Delays caused by client dependencies may shift timelines and incur standby or re-planning charges as set out in the SOW.
5. Intellectual property
Upon full payment of all fees due for the relevant deliverables, we assign to you ownership of the bespoke code created specifically for your project, excluding pre-existing libraries, frameworks, and reusable components retained by us.
We grant you a licence to use retained components as embedded in the deliverables. We may reuse general know-how that does not disclose your confidential information.
6. Warranties and remedies
We warrant that services will be performed with reasonable skill and care. For a period of thirty days after acceptance, we will remedy reproducible defects in deliverables at no additional charge, provided the issue is not caused by third-party changes, unauthorised modifications, or environments outside our control.
Except as stated, all warranties, conditions, and terms implied by law are excluded to the fullest extent permitted.
7. Liability
Our aggregate liability arising from a project is limited to the fees paid for that project in the twelve months preceding the claim, except for liability that cannot be limited by law.
We are not liable for indirect or consequential loss, including loss of profit, revenue, data, or business opportunity.
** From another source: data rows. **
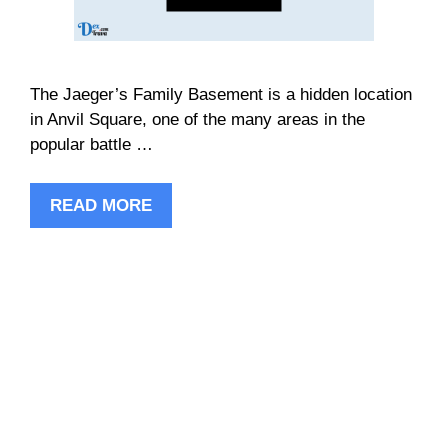
The Jaeger’s Family Basement is a hidden location
in Anvil Square, one of the many areas in the
popular battle …
READ MORE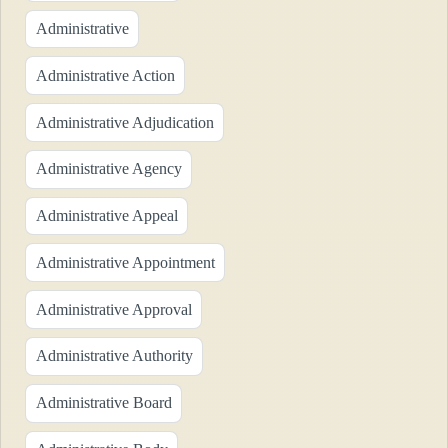
Administrative
Administrative Action
Administrative Adjudication
Administrative Agency
Administrative Appeal
Administrative Appointment
Administrative Approval
Administrative Authority
Administrative Board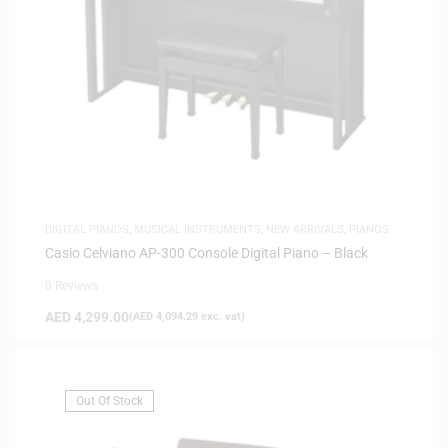
DIGITAL PIANOS
,
MUSICAL INSTRUMENTS
,
NEW ARRIVALS
,
PIANOS
Casio Celviano AP-300 Console Digital Piano – Black
0 Reviews
AED
4,299.00
(
AED
4,094.29
exc. vat)
Out Of Stock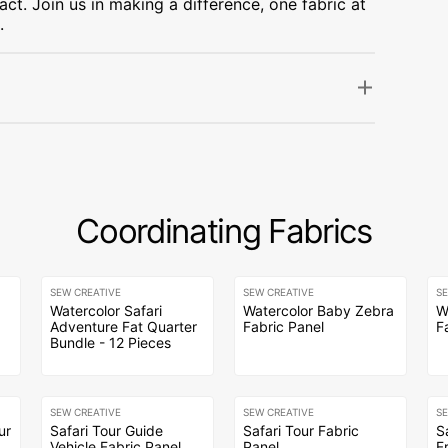
ct. Join us in making a difference, one fabric at
.
Coordinating Fabrics
SEW CREATIVE
SEW CREATIVE
S
Watercolor Safari
Watercolor Baby Zebra
W
Adventure Fat Quarter
Fabric Panel
F
Bundle - 12 Pieces
SEW CREATIVE
SEW CREATIVE
S
ur
Safari Tour Guide
Safari Tour Fabric
S
Vehicle Fabric Panel
Panel
F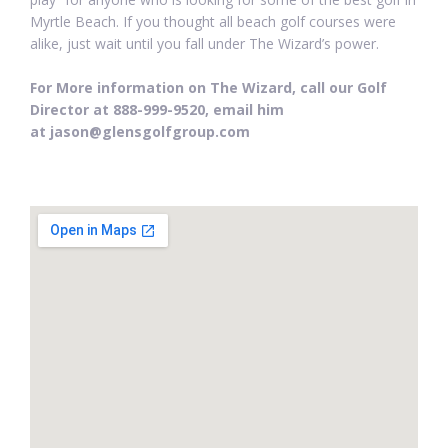
Myrtle Beach. If you thought all beach golf courses were
alike, just wait until you fall under The Wizard’s power.
For More information on The Wizard, call our Golf
Director at 888-999-9520, email him
at jason@glensgolfgroup.com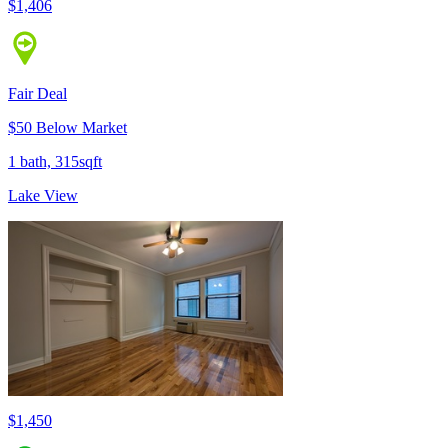
$1,406
Fair Deal
$50 Below Market
1 bath, 315sqft
Lake View
$1,450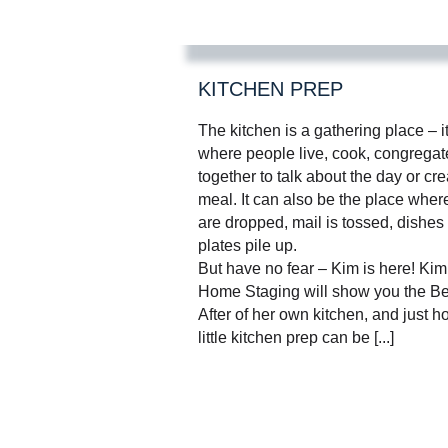
KITCHEN PREP
The kitchen is a gathering place – i
where people live, cook, congrega
together to talk about the day or cre
meal. It can also be the place wher
are dropped, mail is tossed, dishes
plates pile up.
But have no fear – Kim is here! Ki
Home Staging will show you the Be
After of her own kitchen, and just 
little kitchen prep can be [...]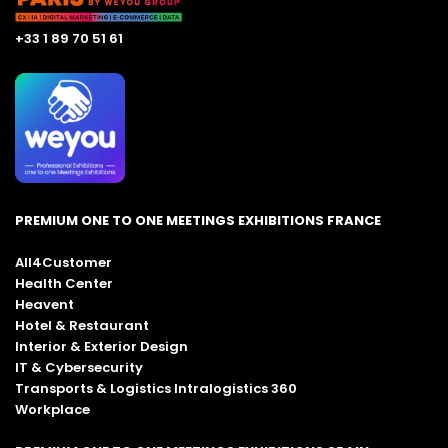
+33 1 89 70 51 61
PREMIUM ONE TO ONE MEETINGS EXHIBITIONS FRANCE
All4Customer
Health Center
Heavent
Hotel & Restaurant
Interior & Exterior Design
IT & Cybersecurity
Transports & Logistics Intralogistics 360
Workplace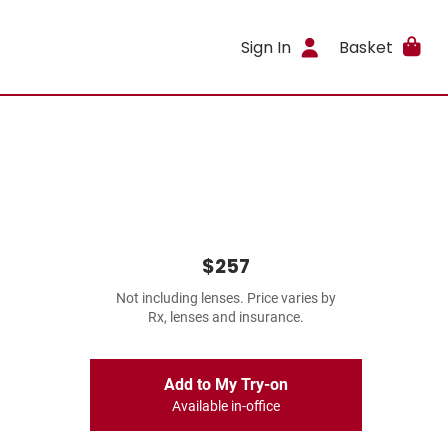
Sign In
Basket
$257
Not including lenses. Price varies by
Rx, lenses and insurance.
Add to My Try-on
Available in-office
8. Confidentiality and data protection
Each party will protect the other's confidential information and use it only for the project. Personal data processing is governed by our Privacy Policy and any data processing agreement required by law.
9. Termination
Either party may terminate for material breach not remedied within fourteen days of written notice. On termination, you will pay for work performed and committed third-party costs.
We may suspend work if invoices are overdue by more than fourteen days after reminder.